Penyakit yang sangat mencolok dari masa Orde Baru yaitu KKN (korupsi, kolusi dan
nepotisme) yang masih sangatlah kokoh mengakar pada masa Orde Baru, bahkan juga kian
meluas jangkauan dari kegiatan KKN tersebut. Selain itu juga kemampuan para perangkat-
perangkat hukum yang dinilai sangat tidak kompeten dalam menjalankan tugasnya yang tidak
mendukung dan tidak memadai untuk menjerat para pelaku yang melakukan praktek-praktek
tersebut. Bahkan dinilai menciderai hukum yang ada di Indonesia.
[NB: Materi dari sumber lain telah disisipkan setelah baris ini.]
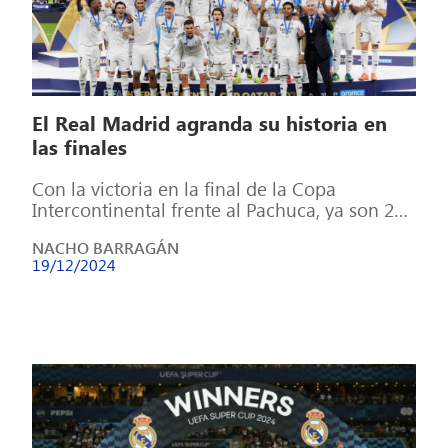
El Real Madrid agranda su historia en
las finales
Con la victoria en la final de la Copa
Intercontinental frente al Pachuca, ya son 23
de 26 finales a […]
NACHO BARRAGÁN
19/12/2024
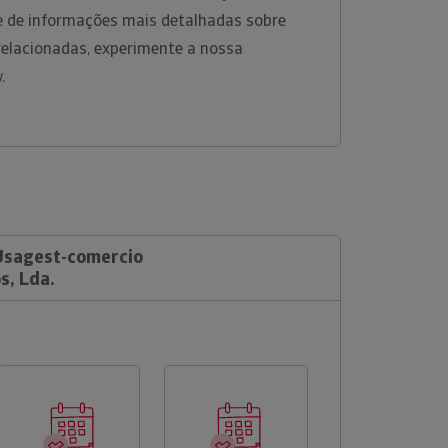
 de informações mais detalhadas sobre
relacionadas, experimente a nossa
w.
 Usagest-comercio
s, Lda.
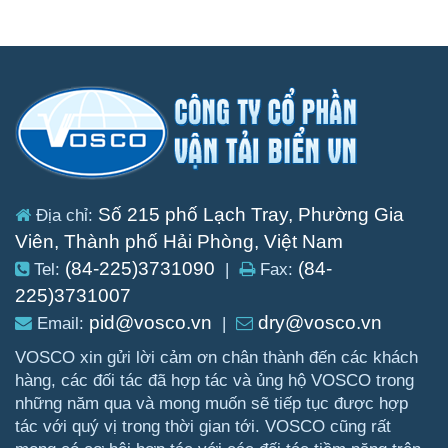
Số 215 phố Lạch Tray, Phường Gia
Địa chỉ:
Viên, Thành phố Hải Phòng, Việt Nam
(84-225)3731090
(84-
Tel:
|
Fax:
225)3731007
pid@vosco.vn
dry@vosco.vn
Email:
|
VOSCO xin gửi lời cảm ơn chân thành đến các khách
hàng, các đối tác đã hợp tác và ủng hộ VOSCO trong
những năm qua và mong muốn sẽ tiếp tục được hợp
tác với quý vị trong thời gian tới. VOSCO cũng rất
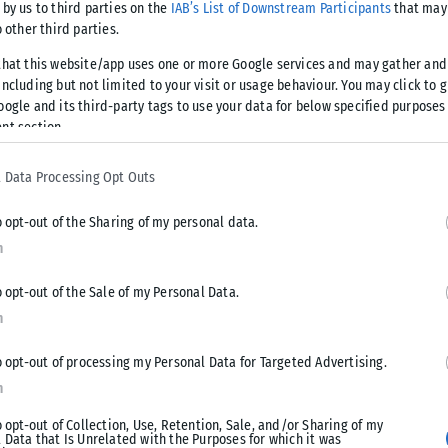
 by us to third parties on the
IAB’s List of Downstream Participants
that may 
o other third parties.
that this website/app uses one or more Google services and may gather and
ncluding but not limited to your visit or usage behaviour. You may click to 
oogle and its third-party tags to use your data for below specified purposes
ή γύρισε το
nt section.
Μουντιάλ
 Data Processing Opt Outs
Κυπέλλων, η
o opt-out of the Sharing of my personal data.
n
o opt-out of the Sale of my Personal Data.
n
A για το σόου
o opt-out of processing my Personal Data for Targeted Advertising.
n
o opt-out of Collection, Use, Retention, Sale, and/or Sharing of my
τεχνών που θα
 Data that Is Unrelated with the Purposes for which it was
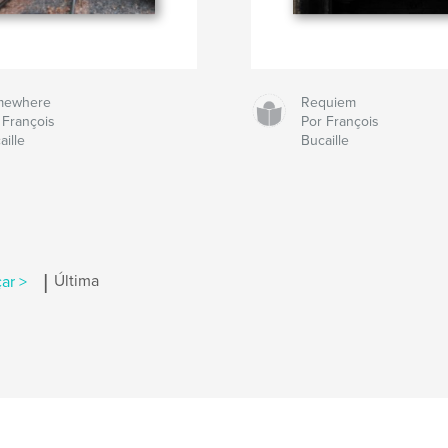
mewhere
Requiem
 François
Por François
aille
Bucaille
|
ar >
Última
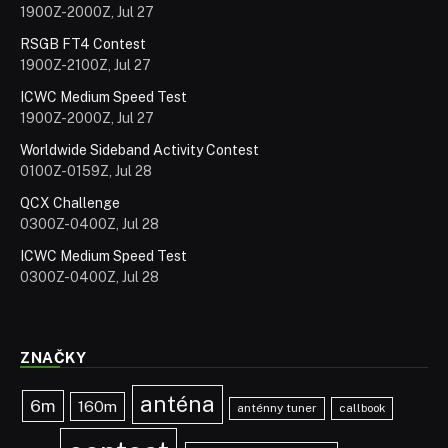
1900Z-2000Z, Jul 27
RSGB FT4 Contest
1900Z-2100Z, Jul 27
ICWC Medium Speed Test
1900Z-2000Z, Jul 27
Worldwide Sideband Activity Contest
0100Z-0159Z, Jul 28
QCX Challenge
0300Z-0400Z, Jul 28
ICWC Medium Speed Test
0300Z-0400Z, Jul 28
ZNAČKY
anténa
6m
160m
anténny tuner
callbook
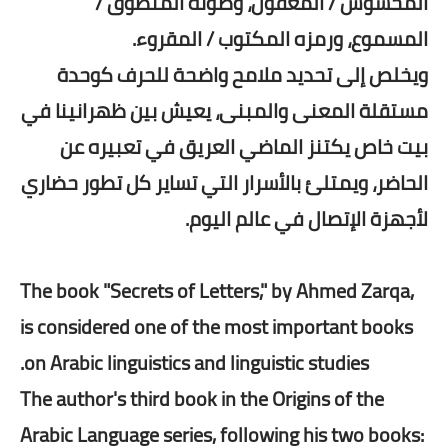
المحسوس / المعقول، وصوته المنطوق /
المسموع، ورمزه المكتوب / المقروء.
ويخلص إلى تحديد ملامح واضحة للحرف كوحدة
مستقلة المعنى والمبنى، يعيش بين ظهرانينا في
بيت خاص يكتنز الماضي العريق في تعبيره عن
الحاضر، ويمتلئ بالأسرار التي تساير كل تطور حضاري
لأجهزة الإتصال في عالم اليوم.
The book "Secrets of Letters," by Ahmed Zarqa,
is considered one of the most important books
on Arabic linguistics and linguistic studies.
The author's third book in the Origins of the
Arabic Language series, following his two books:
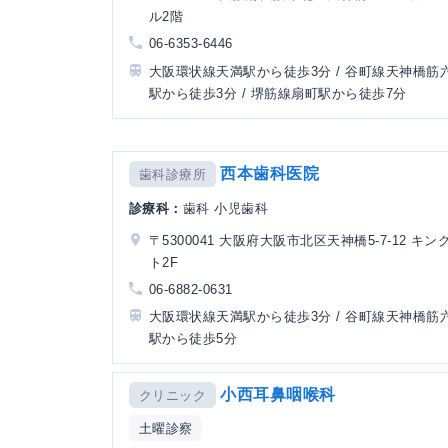
ル2階
06-6353-6446
大阪環状線天満駅から徒歩3分 / 谷町線天神橋筋
駅から徒歩3分 / 堺筋線扇町駅から徒歩7分
西本歯科医院
歯科診療所
診療科：
歯科 小児歯科
〒5300041 大阪府大阪市北区天神橋5-7-12 キ
ト2F
06-6882-0631
大阪環状線天満駅から徒歩3分 / 谷町線天神橋筋
駅から徒歩5分
小西耳鼻咽喉科
クリニック
土曜診察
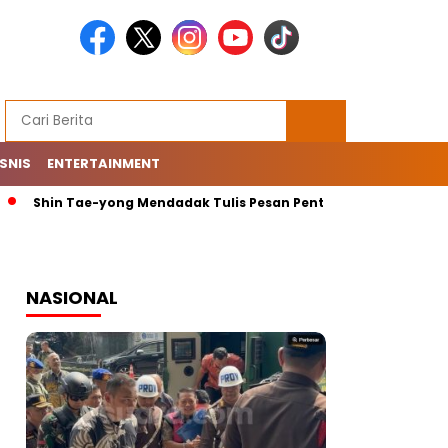
ISNIS
ENTERTAINMENT
in Tae-yong Mendadak Tulis Pesan Penting di Instagram: Mohon
NASIONAL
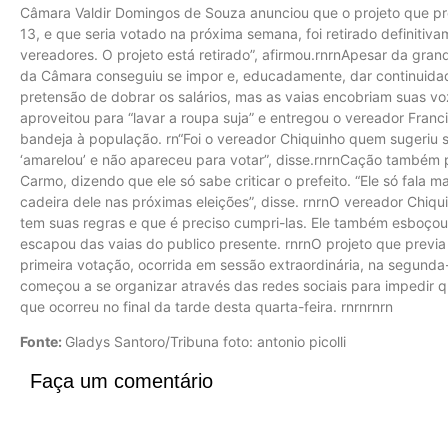
Câmara Valdir Domingos de Souza anunciou que o projeto que p
13, e que seria votado na próxima semana, foi retirado definiti
vereadores. O projeto está retirado”, afirmou.rnrnApesar da gran
da Câmara conseguiu se impor e, educadamente, dar continuidade
pretensão de dobrar os salários, mas as vaias encobriam suas v
aproveitou para “lavar a roupa suja” e entregou o vereador Franc
bandeja à população. rn“Foi o vereador Chiquinho quem sugeriu sub
‘amarelou’ e não apareceu para votar”, disse.rnrnCação também 
Carmo, dizendo que ele só sabe criticar o prefeito. “Ele só fala m
cadeira dele nas próximas eleições”, disse. rnrnO vereador Chi
tem suas regras e que é preciso cumpri-las. Ele também esboçou
escapou das vaias do publico presente. rnrnO projeto que previa
primeira votação, ocorrida em sessão extraordinária, na segunda
começou a se organizar através das redes sociais para impedir
que ocorreu no final da tarde desta quarta-feira. rnrnrnrn
Fonte:
Gladys Santoro/Tribuna foto: antonio picolli
Faça um comentário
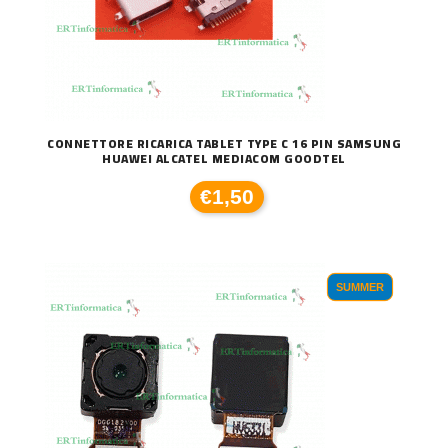
CONNETTORE RICARICA TABLET TYPE C 16 PIN SAMSUNG
HUAWEI ALCATEL MEDIACOM GOODTEL
€1,50
SUMMER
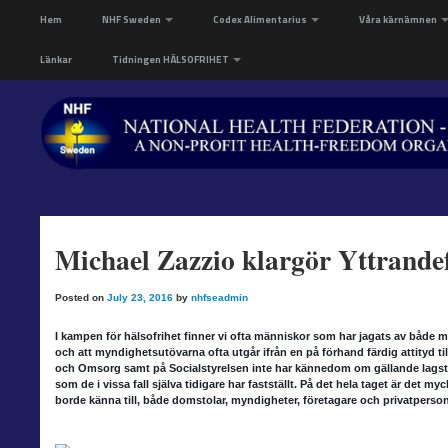
Hem
NHF Sweden
Codex Alimentarius
Våra kärnämnen
Länkar
Tidningen HÄLSOFRIHET
Michael Zazzio klargör Yttrandefr
Posted on
July 23, 2016
by
nhfseadmin
I kampen för hälsofrihet finner vi ofta människor som har jagats av både 
och att myndighetsutövarna ofta utgår ifrån en på förhand färdig attityd t
och Omsorg samt på Socialstyrelsen inte har kännedom om gällande lagstif
som de i vissa fall själva tidigare har fastställt. På det hela taget är det m
borde känna till, både domstolar, myndigheter, företagare och privatperso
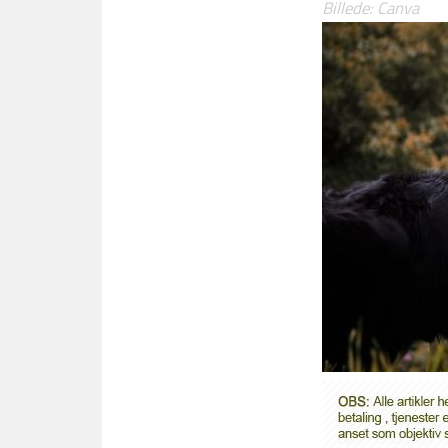
Billede: Canva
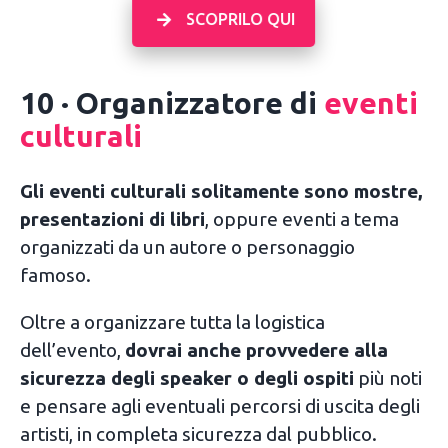
SCOPRILO QUI
10 · Organizzatore di
eventi
culturali
Gli eventi culturali solitamente sono mostre,
presentazioni di libri
, oppure eventi a tema
organizzati da un autore o personaggio
famoso.
Oltre a organizzare tutta la logistica
dell’evento,
dovrai anche provvedere alla
sicurezza degli speaker o degli ospiti
più noti
e pensare agli eventuali percorsi di uscita degli
artisti, in completa sicurezza dal pubblico.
Mulai dari aparat penegak
hukum pun seperti polisi, jaksa, dan hakim dan sekarang malah ditambah dengan adanya
advokat ternyata masih belum juga mampu untuk mendukung mengartikulasikan tuntutan-
tuntutan atas pembaruan hukum, hal ini dapat dilihat melalui ketidakmampuanya
Kejaksanaan Agung untuk meneruskan proses peradilan yang seadil-adilnya untuk mantan
Presiden Soeharto, peradilan pelanggaran HAM, serta peradilan untuk para konglomerat
hitam yang sangatlah sudah merajalela di Indonesia.
Namun ada juga sisi baik dari masa reformasi yaitu memperdayakan masyarakat agar bisa
menuntut hak-haknya yang tidak didapatkan sebagai warga negara Indonesia,
mengembangkan sumber daya hukumnya secara mandiri dan sehat, juga semakin gencar dan
luas dilaksanakannya. Meski yang terjadi seperti itu pembaruan hukum di Indonesia masih
sangatlah lambat dan masih tak menentu arahnya.
Penutup
Kesimpulan
Perjalanan Panjang bangsa Indonesia dari mulai masa penjajahan hingga masa sekarang ini
ternyata membuat turut serta menyumbang dan memberikan dampak yang sangatlah besar
untuk perkembangan sistem Hukum yang ada di negara Indonesia, baik dalam bentuk hukum
yang mengadopsi hukum asing maupun kontruksi kelembagaan hukum yang ada dan berdiri
didalamnya sekalipun. Hal ini bisa terbukti dengan sangat lekatnya produk-produk dam
istilah-istilah hukum colonial yang secara eksis dan bertahan masih berlaku dalam sistem
ketatanegaraan dan hukum yang ada di negara Indonesia, hal ini tak lepas dari kondisi masa
lampau yang sudah sangat mengakar kuat di hukum Indonesia dan membantu memberikan
peran untuk sulitnya penetrasi yang dilakukan oleh tokoh-tokoh hukum yang ada saat ini
untuk melakukan perombakan dalam semua komponen-komponen produk hukum masa
lampau seperti terjadinya polemic upaya Revisi Kitab Undang-Undang Hukum Pidana yang
terjadi dan mengejutkan baru-baru ini hingga menimbulkan gejolak di tengah masyarakat
dimana KUHP yang merupakan produk murni masa lampau yang sudah tertanam dan
mengakar kuat dalam ideologi hukum di Indonesia sudah sepatutnya disesuaikan dengan
kondisi perkembangan zaman sekarang ini. Tetapi dengan seiring berjalannya waktu kita
perlu sedikit memahami dan kembali berpijak pada salah satu teoti hukum bahwa Hukum
bersifat Statis dan juga bisa bersifat Dinamis.